Michigan State finished 122nd in the nation in rushing last season at 91.4 yards per game but returns its top three running backs in Jordon Simmons, Connor Heyward and Elijah Collins. Walker, who had 217 carries for 1,158 yards and 17 touchdowns in 20 games over two seasons at Wake Forest, joins a crowded backfield with a chance at becoming the starter.
“(Walker) is a really good quick guy, quick-twitch guy, strong back,” said Heyward, who started six games last season. “But I think we all have different skillsets.”
Michigan State returns the starting bookends on its offensive line in AJ Arcuri at left tackle and Kevin Jarvis at right tackle. However, Tucker expects Horst, who started 19 games at left tackle over the last two seasons at Arkansas State, to immediately compete for a starting spot. On the other side of the ball, Brooks and Rowland face a leap in the competition level while Jordan comes in as a Power Five conference veteran who had 102 tackles, including 15 for a loss, and 10 sacks in 48 career games at Duke.

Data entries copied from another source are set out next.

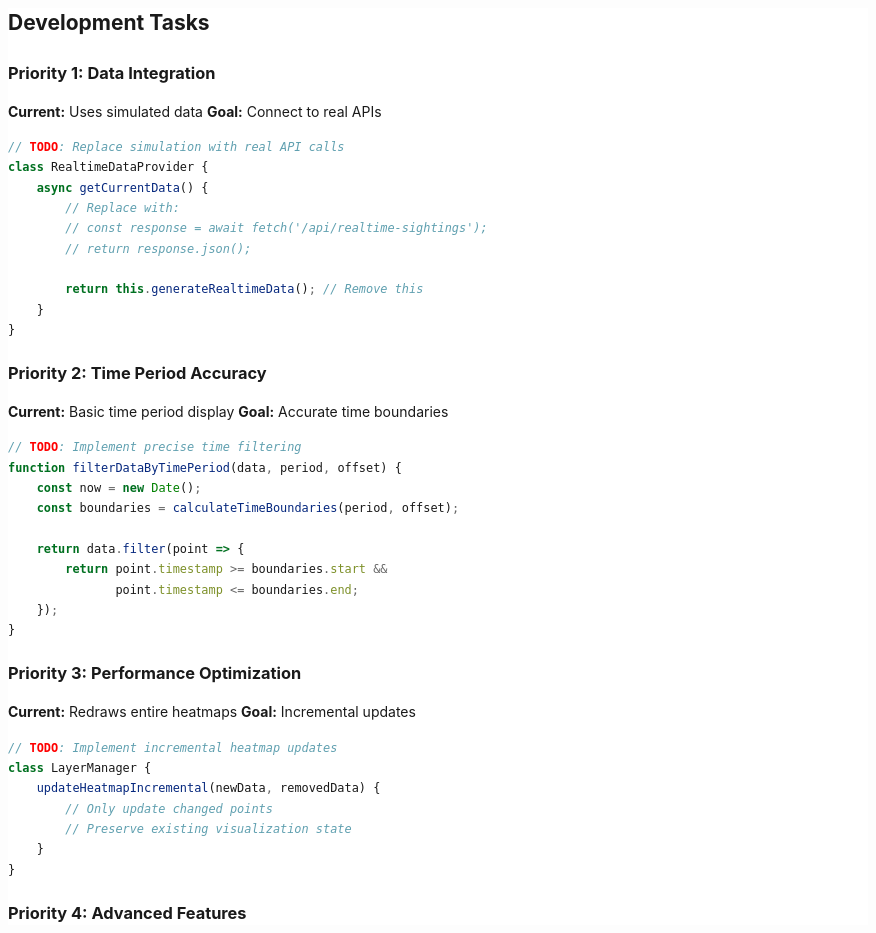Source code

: ## Development Tasks

### Priority 1: Data Integration

**Current:** Uses simulated data
**Goal:** Connect to real APIs

```javascript
// TODO: Replace simulation with real API calls
class RealtimeDataProvider {
    async getCurrentData() {
        // Replace with:
        // const response = await fetch('/api/realtime-sightings');
        // return response.json();
        
        return this.generateRealtimeData(); // Remove this
    }
}
```

### Priority 2: Time Period Accuracy

**Current:** Basic time period display
**Goal:** Accurate time boundaries

```javascript
// TODO: Implement precise time filtering
function filterDataByTimePeriod(data, period, offset) {
    const now = new Date();
    const boundaries = calculateTimeBoundaries(period, offset);
    
    return data.filter(point => {
        return point.timestamp >= boundaries.start && 
               point.timestamp <= boundaries.end;
    });
}
```

### Priority 3: Performance Optimization

**Current:** Redraws entire heatmaps
**Goal:** Incremental updates

```javascript
// TODO: Implement incremental heatmap updates
class LayerManager {
    updateHeatmapIncremental(newData, removedData) {
        // Only update changed points
        // Preserve existing visualization state
    }
}
```

### Priority 4: Advanced Features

“He was the right fit for us,” Tucker said. “He stepped in, he’s mature, he’s played a lot of football, played a lot of snaps. … He’s also going to be able to give us what we need as a rusher on the edge but he’s stout against the run as well. A good football player and I believe he’s going to emerge as a leader for us. I’m glad he’s here. He’s a huge acquisition for us.”
Tucker, who spent a decade coaching in the NFL, has embraced the portal as a free agent-type approach at the college level. That’s obvious to the players, including Heyward, who entered the portal in September 2019 before pulling his name out in February 2020 after Tucker was hired to replace former coach Mark Dantonio.
“Today, in this age, you’ve got to be able to compete and coach Tuck’s going to bring in guys that ultimately can help us,” Heyward said. “I believe all the guys that we brought in can definitely help this team in a lot of different ways – offense, defense, special teams. Even if we’ve got guys at those positions, you need depth in this league.”